The Reserve Bank of India on Wednesday retained the economic growth projection for the current financial year at 10.5 per cent, while cautioning that the recent surge in COVID-19 infections has created uncertainty over the economic growth recovery.
In its last policy review, the RBI had projected a GDP growth rate of 10.5 pc for FY'22.
Taking various factors into consideration, it said, "the projection of real GDP growth for 2021-22 is retained at 10.5 per cent consisting of 26.2 per cent in Q1, 8.3 per cent in Q2, 5.4 per cent in Q3 and 6.2 per cent in Q4."
In a statement after the first Monetary Policy Committee (MPC), RBI Governor Shaktikanta Das said the recent surge in COVID-19 infections adds uncertainty to the domestic growth outlook amidst tightening of restrictions by some state governments.
The RBI said that though the firms engaged in manufacturing, services and infrastructure sectors were optimistic about a pick-up in demand, "consumer confidence, on the other hand, has dipped with the recent surge in COVID infections in some states imparting uncertainty to the outlook."
Das noted the recent surge in infections has imparted greater uncertainty to the outlook and needs to be closely watched, especially as localised and regional lockdowns could dampen the recent improvement in demand conditions and delay the return of normalcy.
Das said that the increase in international commodity prices since the February monetary policy and recurrence of global financial market volatility like the bout experienced in late February accentuates the downside risks.
He noted that global growth is gradually recovering from the slowdown, but it remains uneven across countries and is supported by ongoing vaccination drives, sustained accommodative monetary policies and further sizable fiscal stimulus.
The upside risks, however, come from the vaccination programme being speeded up and increasingly extended to the wider segments of the population; the gradual release of pent-up demand; and the investment-enhancing and growth-supportive reform measures taken by the government, he said.

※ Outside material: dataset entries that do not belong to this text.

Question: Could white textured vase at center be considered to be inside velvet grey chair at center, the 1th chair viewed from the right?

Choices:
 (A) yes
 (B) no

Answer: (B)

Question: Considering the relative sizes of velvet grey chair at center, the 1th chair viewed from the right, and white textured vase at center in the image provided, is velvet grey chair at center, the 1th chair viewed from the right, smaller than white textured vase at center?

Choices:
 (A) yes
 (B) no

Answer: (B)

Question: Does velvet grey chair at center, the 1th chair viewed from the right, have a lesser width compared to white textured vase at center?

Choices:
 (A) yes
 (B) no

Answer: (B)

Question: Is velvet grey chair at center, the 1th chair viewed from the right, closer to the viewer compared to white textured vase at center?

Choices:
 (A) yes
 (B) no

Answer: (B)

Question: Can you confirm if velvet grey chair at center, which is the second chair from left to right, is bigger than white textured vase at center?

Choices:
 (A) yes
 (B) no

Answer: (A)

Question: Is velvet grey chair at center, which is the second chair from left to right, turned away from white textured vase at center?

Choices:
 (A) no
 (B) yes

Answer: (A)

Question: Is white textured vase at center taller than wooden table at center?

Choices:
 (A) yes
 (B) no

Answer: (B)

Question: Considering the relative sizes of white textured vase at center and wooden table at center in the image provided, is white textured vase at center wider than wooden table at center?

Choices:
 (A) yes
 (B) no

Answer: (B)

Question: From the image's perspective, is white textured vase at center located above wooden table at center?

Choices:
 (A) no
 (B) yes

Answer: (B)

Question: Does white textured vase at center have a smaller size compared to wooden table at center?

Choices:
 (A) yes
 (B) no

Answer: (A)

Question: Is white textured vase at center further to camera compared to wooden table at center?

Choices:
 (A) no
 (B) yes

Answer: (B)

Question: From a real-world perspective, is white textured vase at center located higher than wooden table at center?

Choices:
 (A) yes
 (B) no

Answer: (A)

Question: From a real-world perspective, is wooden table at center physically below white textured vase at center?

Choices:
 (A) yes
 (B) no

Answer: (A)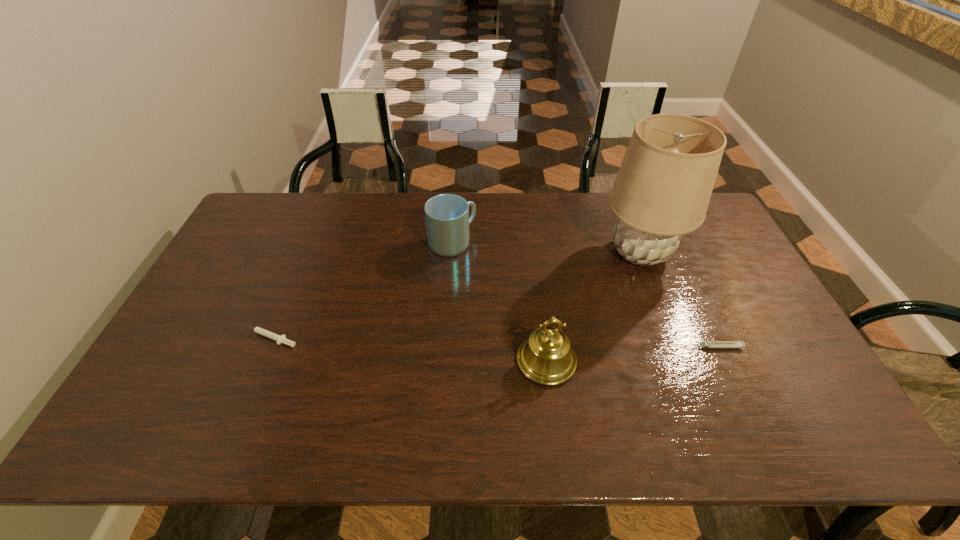
Find the location of a particular element. The image size is (960, 540). lampshade is located at coordinates (662, 190).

"In India, we are now better prepared to meet the challenges posed by this resurgence in infections.
“Fiscal and monetary authorities stand ready to act in a coordinated manner to limit its spillovers to the economy at large and contain its fallout on the ongoing recovery," he said.
He further noted that "in the domestic economy, the focus must now be on containing the spread of the virus as well as on economic revival - consolidating the gains achieved so far and sustaining the impulses of growth in the new financial year (2021-22)".
Das stressed that the focus of the Union Budget 2021-22, on investment-led measures with increased allocations for capital expenditure, the expanded production-linked incentives (PLI) scheme, and rising capacity utilisation will reinforce the process of economic revival.
"Juxtaposition of high frequency lead and coincident indicators reveals that economic activity is normalising in spite of the surge in infections," he said, and added rural demand remains buoyant and record agriculture production in 2020-21 bodes well for its resilience.
Urban demand has gained traction and should get a fillip with the ongoing vaccination drive.
The National Statistical Office (NSO) in its update on February 26, 2021 placed the contraction in real GDP at 8.0 per cent for 2020-21.
The IMF on Tuesday projected an impressive 12.5 per cent growth rate for India in 2021, stronger than that of China, the only major economy to have a positive growth rate last year during the COVID-19 pandemic.
The Washington-based global financial institution, in its annual World Economic Outlook ahead of the annual Spring meeting with the World Bank, said the Indian economy is expected to grow by 6.9 per cent in 2022.